African American physician

Emma Rochelle Wheeler was an influential African American physician in the city of Chattanooga, Tennessee, known for opening and operating Walden Hospital with her husband. There, they had inpatient rooms, surgery wings, and a nursing school. She was an organizer of the Pi Omega chapter of Alpha Kappa Alpha.

==Early life==

Wheeler was born on February 7, 1882, in Gainesville, Florida, to a wealthy veterinarian father and loving mother. During Emma's childhood, she fell ill from a problem of the eye and required treatment. Upon meeting her white, female physician, Wheeler developed a fast friendship with the woman.

==Education==
Her interest in medicine began at the young age of six, and she followed her dreams of becoming a physician into young adulthood when she attended Cookman Institute in Jacksonville, Florida for her undergraduate education. She graduated in 1900 at age 17 and married her professor, Joseph Howard, temporarily halting her pursuit of a career in medicine. Howard died shortly after in 1901, so Emma took her then infant son to Nashville, Tennessee.
In Nashville, Wheeler attended Walden University's Meharry Medical College, finally graduating in 1905.

==Career==
After graduation, Emma, her second husband, and little Joseph moved to Chattanooga, Tennessee, where Emma earned the honor of being the first female, African-American physician in the city. Her education lead her and John to open Walden Hospital on the corner of East 8th and Douglas Streets in Downtown Chattanooga in the year 1915. The hospital had thirty beds with nine private rooms, a twelve-bed room, and three wings: Surgery, Maternity, and Nursery. Prior to the opening of Walden Hospital, African American patients were held and treated in the basements of the mainly white hospitals around town. Walden hospital served the black community fairly and gave them excellent medical care, and this made the hospital a booming success. The hospital was so successful, in fact, that Emma and John could afford to hire seventeen doctors and surgeons as well as two or three nurses and were able to pay off all of the building debt in three years.

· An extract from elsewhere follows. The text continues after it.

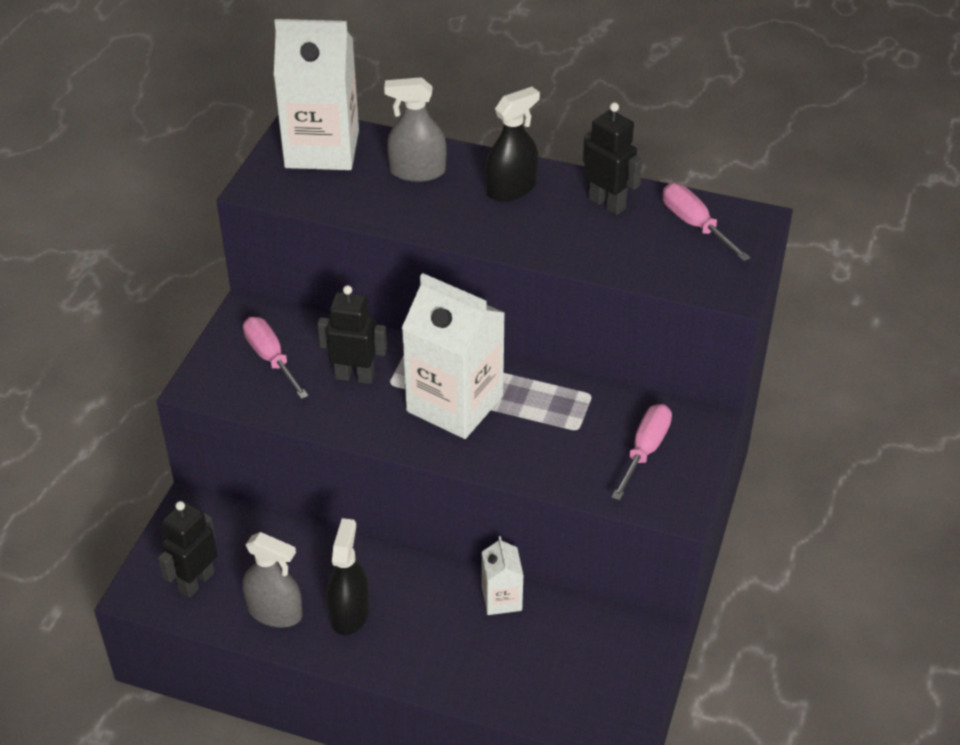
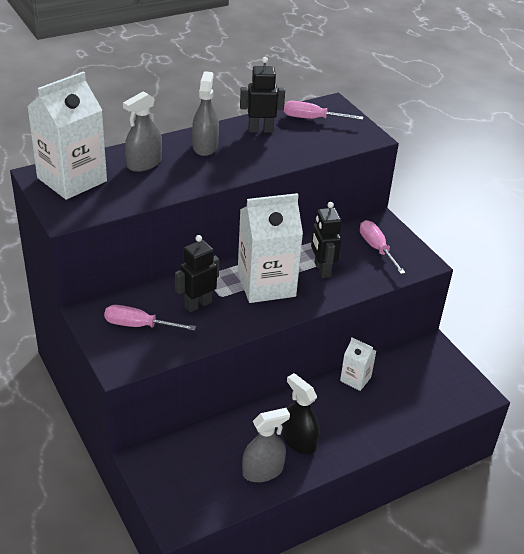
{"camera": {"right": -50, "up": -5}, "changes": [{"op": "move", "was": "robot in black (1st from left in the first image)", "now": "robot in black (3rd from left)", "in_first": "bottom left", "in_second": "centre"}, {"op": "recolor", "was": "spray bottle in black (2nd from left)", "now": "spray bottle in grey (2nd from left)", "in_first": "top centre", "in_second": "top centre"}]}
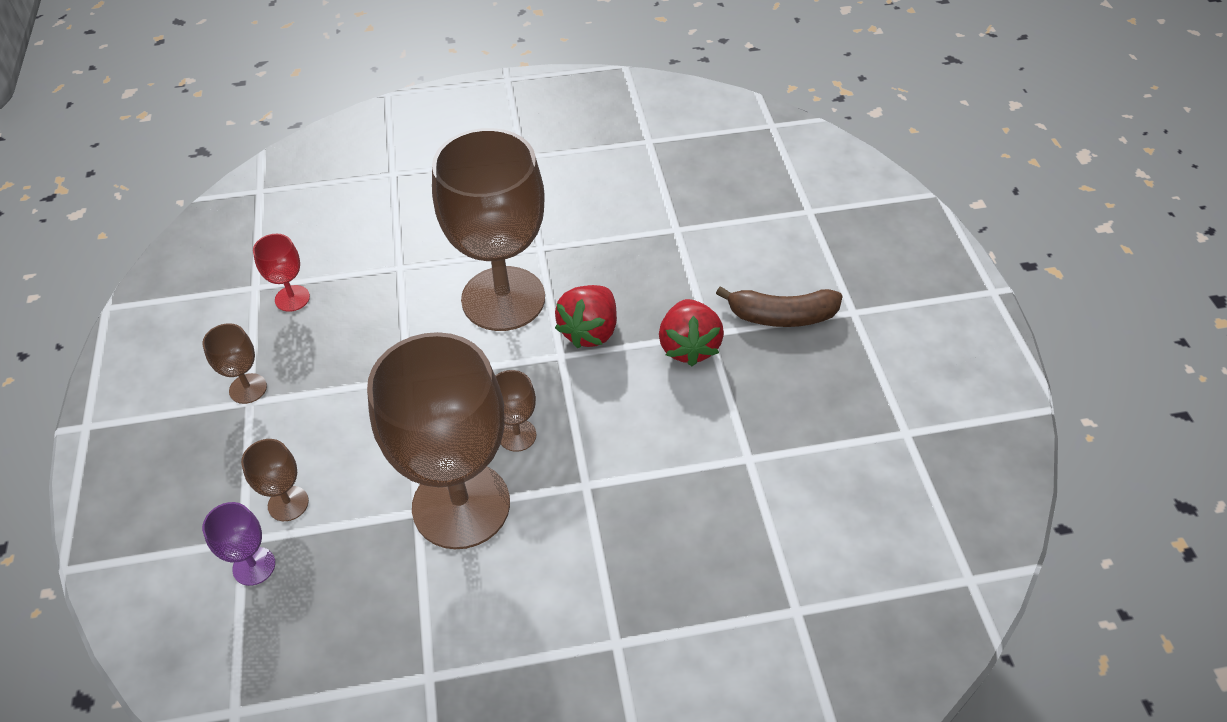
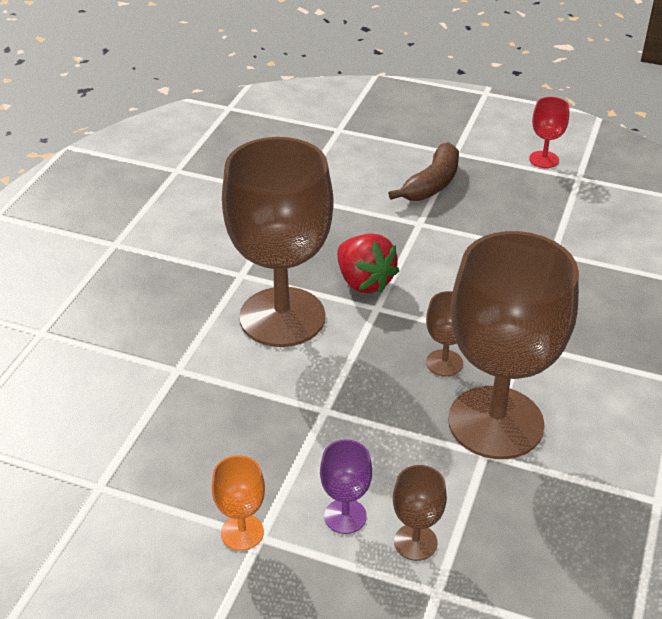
{"camera": {"right": -60, "up": -10}, "changes": [{"op": "recolor", "was": "goblet in brown (1st from left)", "now": "goblet in orange", "in_first": "middle left", "in_second": "bottom centre"}, {"op": "move", "was": "goblet in purple", "in_first": "bottom left", "in_second": "bottom centre"}, {"op": "move", "was": "goblet in red", "in_first": "middle left", "in_second": "top right"}, {"op": "delete", "was": "strawberry in red (2nd from left)", "in_first": "centre"}]}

Emma and her husband, John, also found the time to train young, aspiring African American nurses at Walden. During her time as a teacher, surgeon, and superintendent of Walden Hospital, Emma also founded the Nurse Services Club of Chattanooga. Members of the club paid a fee, and this allowed them a two-week stay in the hospital at any time, as well as the care of a nurse in their home after being released from the hospital. Her club offered pre-paid, reasonably priced healthcare for underprivileged African Americans in Chattanooga and was the first of its kind.

Tragedy struck in 1940 as Dr. John Wheeler lost his life fighting an illness in his own hospital. Emma continued her extensive work in the hospital alone. Wheeler doubled as a physician and a trainer for the nurses at the hospital for over twenty years, teaching in between seeing patients as a part of her vision for better medical care for all African Americans. The strenuous activity eventually took a toll on Wheeler and her health, and she decided to retire. On June 30, 1953, the hospital officially closed its doors to the public. Emma's health had declined greatly during her years at the hospital, but she continued her general medical practice up until shortly before her death in 1957.

==Death==
Emma died on September 12, 1957, in Nashville's George W. Hubbard Hospital of Meharry Medical College. Her body was transported back to Chattanooga for burial in Highland Cemetery next to her husband, Dr. John Wheeler. In 1962, Chattanooga named its newest government housing development after Emma to honor her legacy of hope for African American nurses, doctors, and patients. Walden Hospital has since been renovated into apartments. A plaque outside of the building tells of Emma and her story.